One wonders how, or if, the Large Hadron Collider would have reported their very large experiment if they had not found evidence for the Higgs Boson--or, are they forcing a positive interpretation out of their statistical data? We can't judge, but the power of wishful thinking is always there we think a clear negative would have been reported as such.
One can say that much of today's science is going nowhere or littlewhere (GWAS and much else), though the 'negative' results are often safe, highly publishable and lauded results that a big-data study is guaranteed to find. The first few times no real map results were achieved, and we saw that polygenic traits really turned out to be polygenic, we might have had a major positive finding: a theory, even if a very generic one, was confirmed. Of course, a GWAS study may make a big strike, but more typically, instead of saying 'our GWAS basically found nothing, showing that our idea was wrong and some other idea is needed', even a big strike-out can be made into a big story as if there is a real lesson learned; minor hits are lauded. Indeed, empty big data results are usually not viewed as the anathema of a failed theory, but highly published and publicized to justify even bigger studies of the same type.

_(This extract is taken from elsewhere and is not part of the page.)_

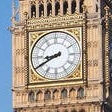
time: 8:40
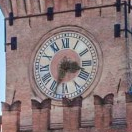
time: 3:34
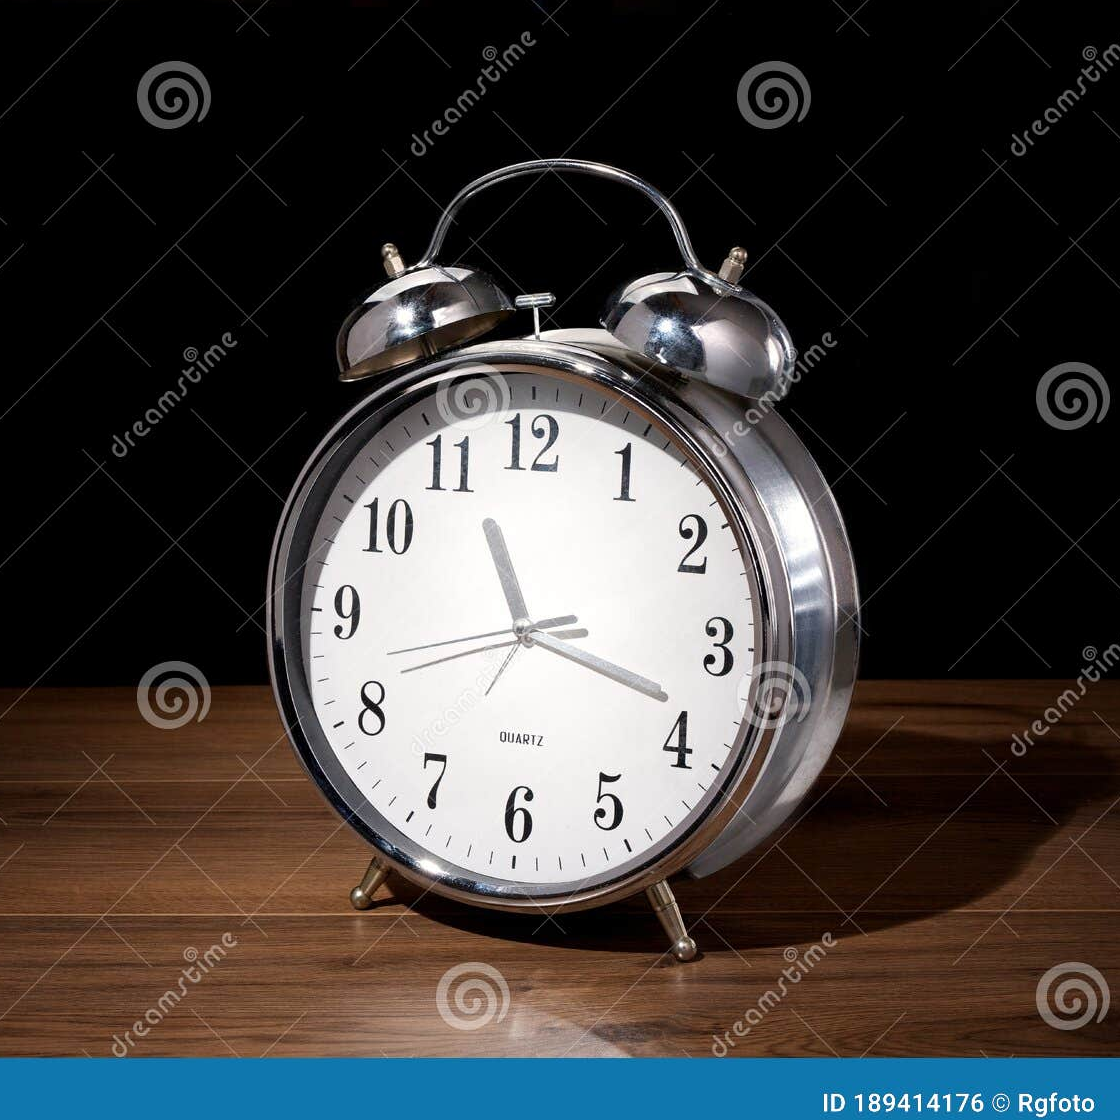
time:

The kind of busts that regularly result in the safe market that predominates today are not really tests of any theory, and so do not come up with a definitively empty results. They are not high quality blunders. And even these top-ranked, generally safe studies, are not reflecting distinctions between priority scores and citations.
If what we want is safe science, in areas where we just need routine work on some new project, even if it's important such as a universal flu vaccine or data on obesity and disease, then we could establish an Engineering Science funding pool and build a firewall between that highly relevant but specific goal-oriented work, and basic science. Nominally, NSF should be the place for the latter and NIH for the former, but that's not how things are today, because both have become the social welfare net for universities and their faculty. Good work does get done, but a lot of trivial work is supported even if it's of good technical quality, and the pressure is to do that,while actual innovation is in a sense punished by the conservative nature of the system.
It would be terrific if the very best science tested real ideas that went nowhere. Then we could encourage development that would lead to more blunders, and the correlated emergence of more Darwins and Einsteins.